#### Task to carry out
Show every line in the records below that contains the word "utensil".

#### Collected data entries

+ + + + +

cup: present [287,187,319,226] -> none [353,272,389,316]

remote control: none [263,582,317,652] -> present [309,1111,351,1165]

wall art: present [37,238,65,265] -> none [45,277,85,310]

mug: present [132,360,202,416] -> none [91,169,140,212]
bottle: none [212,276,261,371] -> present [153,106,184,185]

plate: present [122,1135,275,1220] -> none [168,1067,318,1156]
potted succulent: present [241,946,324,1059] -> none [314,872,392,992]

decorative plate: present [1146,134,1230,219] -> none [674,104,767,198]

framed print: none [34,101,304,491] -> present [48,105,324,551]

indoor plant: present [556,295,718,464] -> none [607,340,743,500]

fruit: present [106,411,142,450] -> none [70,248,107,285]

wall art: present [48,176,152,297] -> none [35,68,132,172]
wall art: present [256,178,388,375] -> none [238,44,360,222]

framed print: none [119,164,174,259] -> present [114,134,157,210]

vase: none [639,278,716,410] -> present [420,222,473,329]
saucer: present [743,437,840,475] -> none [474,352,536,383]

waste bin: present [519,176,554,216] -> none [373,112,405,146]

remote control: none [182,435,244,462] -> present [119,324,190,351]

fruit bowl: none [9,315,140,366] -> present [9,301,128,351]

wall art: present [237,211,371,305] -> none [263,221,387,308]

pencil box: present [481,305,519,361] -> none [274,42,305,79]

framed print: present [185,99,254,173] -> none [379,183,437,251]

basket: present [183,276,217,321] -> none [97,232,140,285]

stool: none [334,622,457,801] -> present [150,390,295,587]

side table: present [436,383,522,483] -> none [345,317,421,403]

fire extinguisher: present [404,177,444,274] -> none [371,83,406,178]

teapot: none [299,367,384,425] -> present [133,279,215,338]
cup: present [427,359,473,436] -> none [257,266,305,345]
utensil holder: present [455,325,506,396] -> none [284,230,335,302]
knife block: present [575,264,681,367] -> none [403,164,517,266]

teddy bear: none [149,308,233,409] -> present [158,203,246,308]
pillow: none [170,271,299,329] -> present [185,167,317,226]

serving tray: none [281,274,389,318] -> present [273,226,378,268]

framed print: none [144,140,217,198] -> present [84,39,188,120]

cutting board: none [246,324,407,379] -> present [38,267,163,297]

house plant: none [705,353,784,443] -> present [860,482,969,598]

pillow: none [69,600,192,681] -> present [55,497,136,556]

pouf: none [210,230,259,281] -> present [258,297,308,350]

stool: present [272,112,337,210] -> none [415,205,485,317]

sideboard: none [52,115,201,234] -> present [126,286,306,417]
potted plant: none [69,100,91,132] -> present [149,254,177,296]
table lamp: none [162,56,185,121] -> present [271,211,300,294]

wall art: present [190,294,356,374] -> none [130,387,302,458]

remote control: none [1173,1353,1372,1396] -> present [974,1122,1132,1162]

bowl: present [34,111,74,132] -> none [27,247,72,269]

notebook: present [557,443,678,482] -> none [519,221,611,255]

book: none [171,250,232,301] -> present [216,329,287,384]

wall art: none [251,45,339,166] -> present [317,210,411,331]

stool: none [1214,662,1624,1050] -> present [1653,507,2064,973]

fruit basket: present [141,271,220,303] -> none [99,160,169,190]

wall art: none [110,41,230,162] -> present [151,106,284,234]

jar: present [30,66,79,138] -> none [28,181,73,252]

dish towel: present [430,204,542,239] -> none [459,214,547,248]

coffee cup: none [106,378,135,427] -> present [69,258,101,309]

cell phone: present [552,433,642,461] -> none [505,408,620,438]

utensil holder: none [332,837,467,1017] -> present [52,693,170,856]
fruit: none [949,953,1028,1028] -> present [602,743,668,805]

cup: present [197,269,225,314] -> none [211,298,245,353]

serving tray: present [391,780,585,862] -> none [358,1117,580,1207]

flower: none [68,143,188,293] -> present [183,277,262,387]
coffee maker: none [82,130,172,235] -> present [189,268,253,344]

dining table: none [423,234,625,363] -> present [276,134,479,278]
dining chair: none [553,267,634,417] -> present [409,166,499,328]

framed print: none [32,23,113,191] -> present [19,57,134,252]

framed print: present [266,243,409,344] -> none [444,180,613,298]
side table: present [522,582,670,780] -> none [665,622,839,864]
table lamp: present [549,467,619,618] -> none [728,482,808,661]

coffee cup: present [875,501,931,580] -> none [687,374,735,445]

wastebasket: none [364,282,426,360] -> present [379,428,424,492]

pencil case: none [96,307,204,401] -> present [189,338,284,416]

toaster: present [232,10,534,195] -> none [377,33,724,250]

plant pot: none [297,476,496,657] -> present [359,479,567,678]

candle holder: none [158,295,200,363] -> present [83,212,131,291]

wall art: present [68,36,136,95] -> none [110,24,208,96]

+ + + + +

#### Result of this task
utensil holder: present [455,325,506,396] -> none [284,230,335,302]
utensil holder: none [332,837,467,1017] -> present [52,693,170,856]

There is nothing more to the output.